From the line containing "总结：整体来看，选择卫浴品牌核心在于质量、创新" down to the last line of the material below, copy each line exactly and leave out the rest.

○ ○ ○

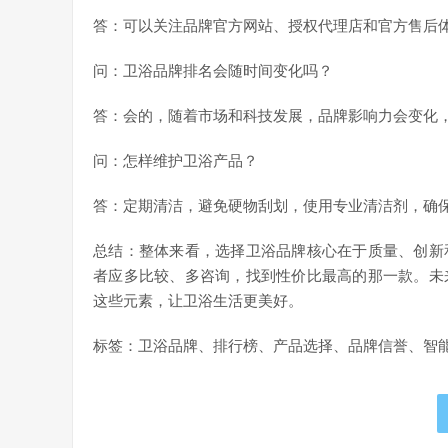
答：可以关注品牌官方网站、授权代理店和官方售后
问：卫浴品牌排名会随时间变化吗？
答：会的，随着市场和科技发展，品牌影响力会变化
问：怎样维护卫浴产品？
答：定期清洁，避免硬物刮划，使用专业清洁剂，确
总结：整体来看，选择卫浴品牌核心在于质量、创新
者应多比较、多咨询，找到性价比最高的那一款。未
这些元素，让卫浴生活更美好。
标签：卫浴品牌、排行榜、产品选择、品牌信誉、智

○ ○ ○

Solution to this task:
总结：整体来看，选择卫浴品牌核心在于质量、创新
者应多比较、多咨询，找到性价比最高的那一款。未
这些元素，让卫浴生活更美好。
标签：卫浴品牌、排行榜、产品选择、品牌信誉、智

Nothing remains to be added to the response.